Main theorem: Lemma 8.1

theorem HasseWalks.walk_exists_necessity (w : List (ℕ × ℕ)) (lam : YoungDiagram) (n : ℕ) (hn : lam.card = n) (walk : HasseWalk (expandBlocks w) ⊥ lam) : IsValidWord w n

Lemma 8.1 (necessity).

Helpers for sufficiency

theorem HasseWalks.card_zero_eq_bot {μ : YoungDiagram} (h : μ.card = 0) : μ = ⊥

theorem HasseWalks.exists_covBy_below {ν : YoungDiagram} (hν : 0 < ν.card) : ∃ (μ : YoungDiagram), μ ⋖ ν

theorem HasseWalks.exists_covBy_above (μ : YoungDiagram) : ∃ (ν : YoungDiagram), μ ⋖ ν

theorem HasseWalks.nonempty_walk_extend {s : List HStep} {a : HStep} {mid target : YoungDiagram} (hw : Nonempty (HasseWalk s ⊥ mid)) (hU : a = HStep.U → mid ⋖ target) (hD : a = HStep.D → target ⋖ mid) : Nonempty (HasseWalk (s ++ [a]) ⊥ target)

theorem HasseWalks.walk_from_bot_exists (s : List HStep) (target : YoungDiagram) (hcard : ↑target.card = (List.map HStep.toInt s).sum) (hpartial : ∀ k ≤ s.length, 0 ≤ (List.map HStep.toInt (List.take k s)).sum) : Nonempty (HasseWalk s ⊥ target)

For any step list with non-negative partial sums from 0, and any target of the right size, there exists a Hasse walk from ⊥ to target.
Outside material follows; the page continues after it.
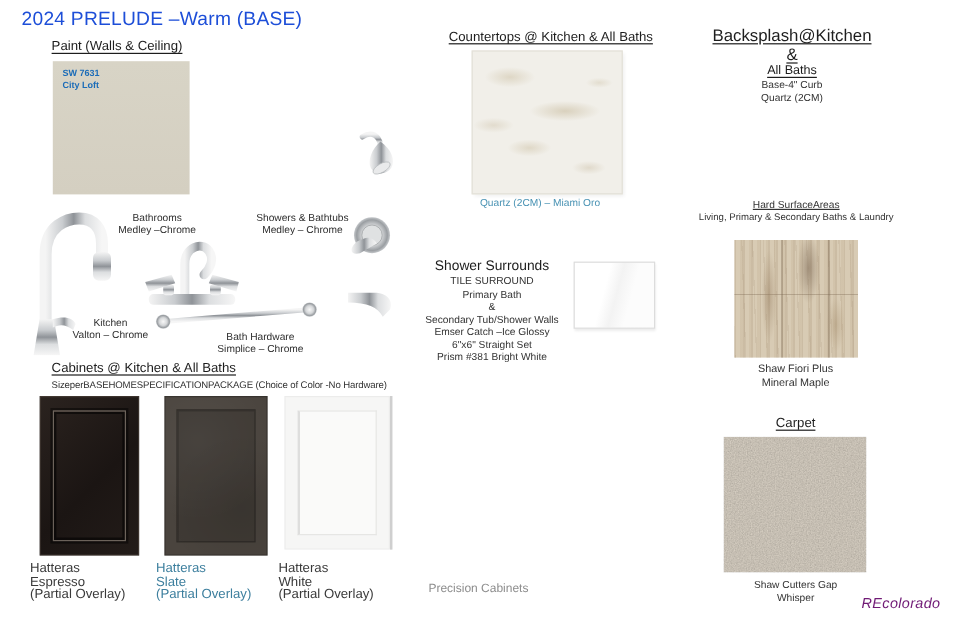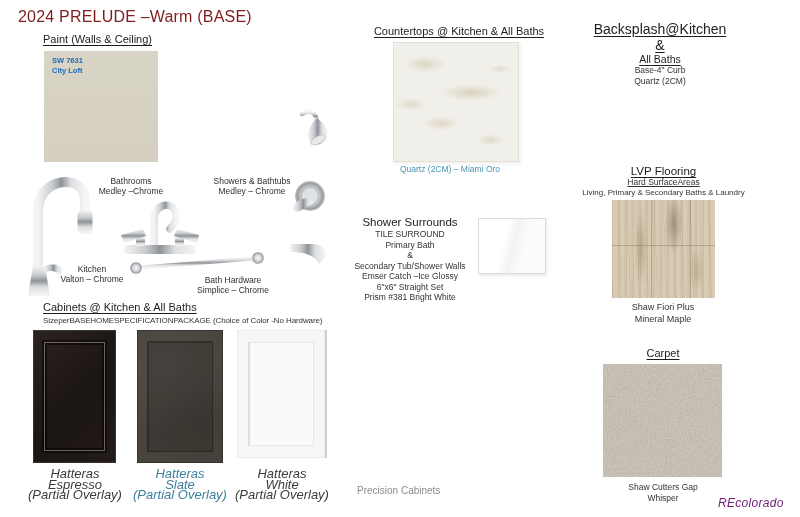"2024 PRELUDE –Warm (BASE)" .h-title { color: #7f1d1d -> #1d4ed8 }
theorem HasseWalks.expandBlocks_partial_nonneg_aux (w : List (ℕ × ℕ)) (base : ℤ) (hbase : 0 ≤ base) (hpartial : ∀ (j : ℕ), 1 ≤ j → j ≤ w.length → 0 ≤ base + partialDisplacement w j) (k : ℕ) (hk : k ≤ (expandBlocks w).length) : 0 ≤ base + (List.map HStep.toInt (List.take k (expandBlocks w))).sum

theorem HasseWalks.walk_exists_sufficiency (w : List (ℕ × ℕ)) (lam : YoungDiagram) (n : ℕ) (hn : lam.card = n) (hvalid : IsValidWord w n) : Nonempty (HasseWalk (expandBlocks w) ⊥ lam)

Lemma 8.1 (sufficiency).

theorem HasseWalks.valid_word_iff_walk_exists (w : List (ℕ × ℕ)) (lam : YoungDiagram) (n : ℕ) (hn : lam.card = n) : Nonempty (HasseWalk (expandBlocks w) ⊥ lam) ↔ IsValidWord w n

Lemma 8.1 (Stanley). Walk exists iff word is valid.